= Directive =
The entries below must be repeated exactly. None may be skipped.

(Data extracted from a collection)
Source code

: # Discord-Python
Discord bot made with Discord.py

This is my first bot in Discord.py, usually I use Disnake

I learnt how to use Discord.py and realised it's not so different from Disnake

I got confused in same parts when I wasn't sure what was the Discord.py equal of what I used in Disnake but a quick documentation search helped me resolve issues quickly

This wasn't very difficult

= Result =
Source code

: # Discord-Python
Discord bot made with Discord.py

This is my first bot in Discord.py, usually I use Disnake

I learnt how to use Discord.py and realised it's not so different from Disnake

I got confused in same parts when I wasn't sure what was the Discord.py equal of what I used in Disnake but a quick documentation search helped me resolve issues quickly

This wasn't very difficult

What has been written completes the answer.